Es sind die perfekten Voraussetzungen: Zwischen all den grauen Tagen im Mai scheint die Sonne, in der milden Abendluft besetzen Menschen auf den Freisitzen der Bars und Pubs auf der Karl-Liebknecht-Straße in Leipzig auch den letzten Stuhl. Uns zieht es in die naTo, in der heute Almost Twins ihr Debüt „Hands/Trees“ vorstellen.

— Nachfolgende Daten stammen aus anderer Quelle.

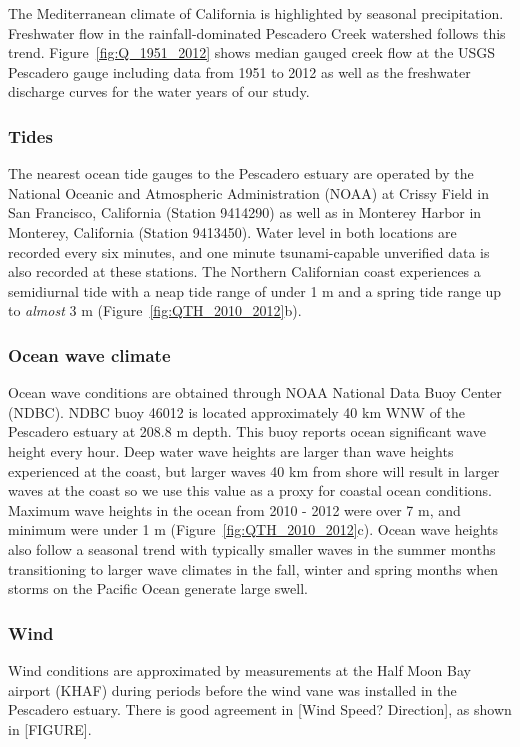 {The Mediterranean climate of California is highlighted by seasonal precipitation. Freshwater flow in the rainfall-dominated Pescadero Creek watershed follows this trend. Figure~\ref{fig:Q_1951_2012} shows median gauged creek flow at the USGS Pescadero gauge including data from 1951 to 2012 as well as the freshwater discharge curves for the water years of our study. 



\subsubsection{Tides}
The nearest ocean tide gauges to the Pescadero estuary are operated by the National Oceanic and Atmospheric Administration (NOAA) at Crissy Field in San Francisco, California (Station 9414290) as well as in Monterey Harbor in Monterey, California (Station 9413450). Water level in both locations are recorded every six minutes, and one minute tsunami-capable unverified data is also recorded at these stations. The Northern Californian coast experiences a semidiurnal tide with a neap tide range of under 1 m and a spring tide range up to \emph{almost} 3 m (Figure~\ref{fig:QTH_2010_2012}b). 

\subsubsection{Ocean wave climate}
Ocean wave conditions are obtained through NOAA National Data Buoy Center (NDBC). NDBC buoy 46012 is located approximately 40 km WNW of the Pescadero estuary at 208.8 m depth. This buoy reports ocean significant wave height every hour. Deep water wave heights are larger than wave heights experienced at the coast, but larger waves 40 km from shore will result in larger waves at the coast so we use this value as a proxy for coastal ocean conditions. Maximum wave heights in the ocean from 2010 - 2012 were over 7 m, and minimum were under 1 m (Figure~\ref{fig:QTH_2010_2012}c). Ocean wave heights also follow a seasonal trend with typically smaller waves in the summer months transitioning to larger wave climates in the fall, winter and spring months when storms on the Pacific Ocean generate large swell.

\subsubsection{Wind}
Wind conditions are approximated by measurements at the Half Moon Bay airport (KHAF) during periods before the wind vane was installed in the Pescadero estuary.  There is good agreement in [Wind Speed? Direction], as shown in [FIGURE].

}
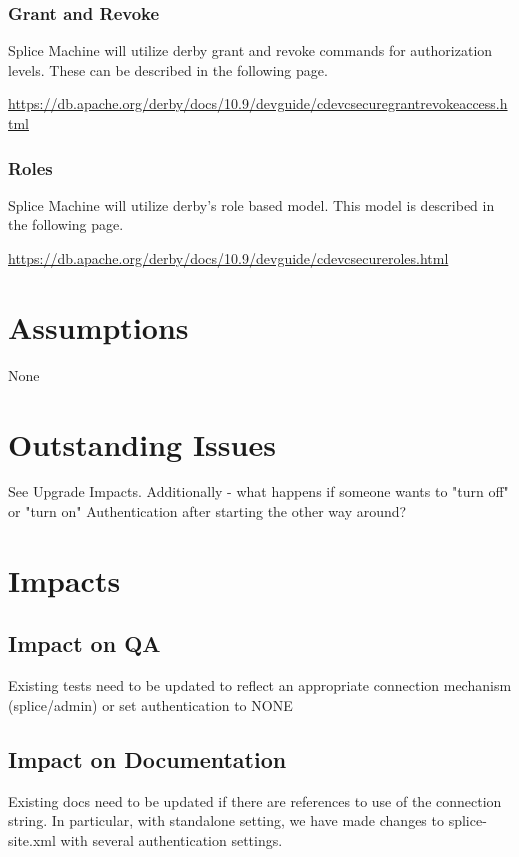\documentclass{article}
\begin{document}
\subsubsection{Grant and Revoke}

Splice Machine will utilize derby grant and revoke commands for
authorization levels.  These can be described in the following page.

\url{https://db.apache.org/derby/docs/10.9/devguide/cdevcsecuregrantrevokeaccess.html}

\subsubsection{Roles}

Splice Machine will utilize derby's role based model.  This model is described
in the following page.

\url{https://db.apache.org/derby/docs/10.9/devguide/cdevcsecureroles.html}


\section{Assumptions}

None

\section{Outstanding Issues}

See Upgrade Impacts.  Additionally - what happens if someone wants to "turn off" or "turn on" Authentication after starting the other way around?

\section{Impacts}

\subsection{Impact on QA}

Existing tests need to be updated to reflect an appropriate connection mechanism (splice/admin) or set authentication to NONE

\subsection{Impact on Documentation} 

Existing docs need to be updated if there are references to use of the connection string. In particular, with standalone setting, we have made changes 
to splice-site.xml with several authentication settings. 
\end{document}

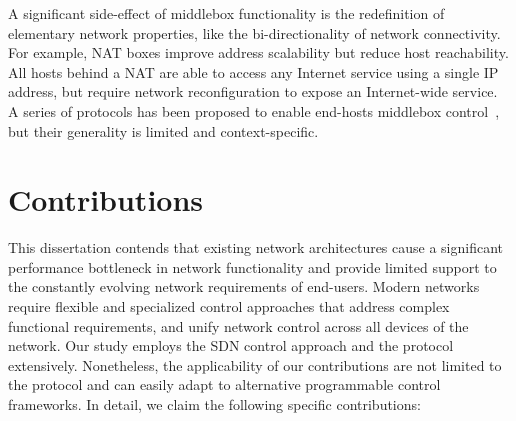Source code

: A significant side-effect of middlebox functionality is the redefinition of
elementary network properties, like the bi-directionality of network
connectivity.  For example, NAT boxes improve address scalability but reduce
host reachability.  All hosts behind a NAT are able to access any Internet
service using a single IP address, but require network reconfiguration to expose
an Internet-wide service. A series of protocols has been proposed to 
enable end-hosts middlebox control~, but their generality is
limited and context-specific.




\section{Contributions}\label{sec:intro:contributions}

This dissertation contends that existing network architectures cause a
significant performance bottleneck in network functionality and provide limited
support to the constantly evolving network requirements of end-users.  Modern
networks require flexible and specialized control approaches that address
complex functional requirements, and unify network control across all devices
of the network. Our study employs the SDN control approach and the \of protocol
extensively.  Nonetheless, the applicability of our contributions are not
limited to the \of protocol and can easily adapt to alternative programmable
control frameworks. In detail, we claim the following specific contributions:

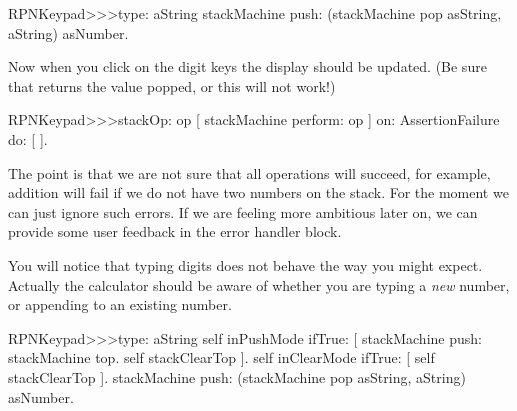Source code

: \documentclass[a4paper,10pt,twoside]{book}
\begin{document}
\begin{code}{}
RPNKeypad>>>type: aString
	stackMachine push: (stackMachine pop asString, aString) asNumber.
\end{code}
Now when you click on the digit keys the display should be updated.
(Be sure that  returns the value popped, or this will not work!)



\begin{code}{}
RPNKeypad>>>stackOp: op
	[ stackMachine perform: op ] on: AssertionFailure do: [ ].
\end{code}

The point is that we are not sure that all operations will succeed, for example, addition will fail if we do not have two numbers on the stack.
For the moment we can just ignore such errors.
If we are feeling more ambitious later on, we can provide some user feedback in the error handler block.


You will notice that typing digits does not behave the way you might expect.
Actually the calculator should be aware of whether you are typing a \emph{new} number, or appending to an existing number.


\begin{code}{}
RPNKeypad>>>type: aString
	self inPushMode ifTrue: [
		stackMachine push: stackMachine top.
		self stackClearTop ].
	self inClearMode ifTrue: [ self stackClearTop ].
	stackMachine push: (stackMachine pop asString, aString) asNumber.
\end{code}
\end{document}
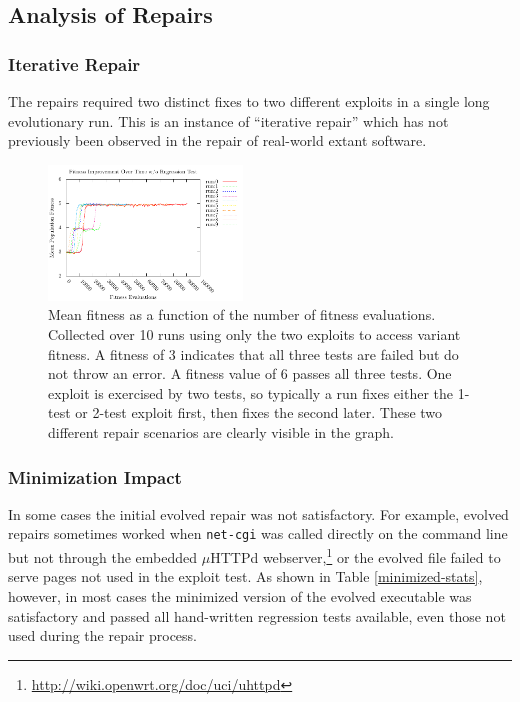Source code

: \documentclass{sigcomm-alternate}
\begin{document}
\subsection{Analysis of Repairs}
\label{sec-4-2}

\subsubsection{Iterative Repair}
\label{sec-4-2-1}
The repairs required two distinct fixes to two different exploits in a
single long evolutionary run.  This is an instance of ``iterative
repair'' which has not previously been observed in the repair of
real-world extant software.

\begin{figure}[htb]
  \centering
  \includegraphics[bb=0 0 355 248,width=0.46\textwidth]{fitness-improvement.pdf}
  \caption{Mean fitness as a function of the number of fitness
    evaluations.  Collected over 10 runs using only the two exploits
    to access variant fitness.  A fitness of 3 indicates that all
    three tests are failed but do not throw an error.  A fitness value
    of 6 passes all three tests.  One exploit is exercised by two
    tests, so typically a run fixes either the 1-test or 2-test
    exploit first, then fixes the second later.  These two different
    repair scenarios are clearly visible in the graph.}
  \label{fit-by-time}
\end{figure}

\subsubsection{Minimization Impact}
\label{sec-4-2-2}

In some cases the initial evolved repair was not satisfactory.  For
example, evolved repairs sometimes worked when \texttt{net-cgi} was
called directly on the command line but not through the embedded
$\mu$HTTPd webserver,\footnote{\url{http://wiki.openwrt.org/doc/uci/uhttpd}}
or the evolved file failed to serve pages not used in the
exploit test.  As shown in Table \ref{minimized-stats}, however, in most
cases the minimized version of the evolved executable was satisfactory
and passed all hand-written regression tests available, even those not used
during the repair process. 
\end{document}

Auf ihrer Release-Tour ist Leipzig der vorletzte Stopp – ein Heimspiel für die Almost Twins, die sich in der WG von Max (Gesang, Gitarre) und Laurenz (Saxofon, Klarinette) zusammengefunden haben. Zusammen mit Valentin Mühlberger (Wurlitzer, Synth), Arne Imig (Bass) und Raphael Schuster (Schlagzeug) sind sie seit einiger Zeit ein Geheimtipp der Leipziger und Berliner Indie-Szene, das nun endlich ihr Debütalbum Hands/Trees (VÖ: 03.05. 2024 via Wagram Stories Berlin) herausgebracht hat.
Lauschiges Release
Vom ersten bis zum letzten Song schaffen es Almost Twins an diesem Abend, eine ganz besondere Atmosphäre zu schaffen. In dem kleinen Raum der naTo, der bis auf den letzten Steh- und Sitzplatz gefüllt ist, werden die Zuhörenden nicht nur von den Arrangements in den Bann gezogen, die mit den Gegensätzen aus Indie-Folk, 80-Synthie und Jazz spielen. Wer man hinhört, sind es auch die schlichten, charmanten Lyrics, die diesen gewissen Sog schaffen, der Almost Twins ausmacht. Sie erzählen etwa von der Hoffnung, dass uns ein imaginärer Puppenspieler aus der Erstarrung löst, tanzen lässt und sich alle Wünsche wie im Traum erfüllen („Puppeteer“) oder von Erlebnissen im von der Pandemie geprägten Alltag in einem Hausprojekt („Mosaics“).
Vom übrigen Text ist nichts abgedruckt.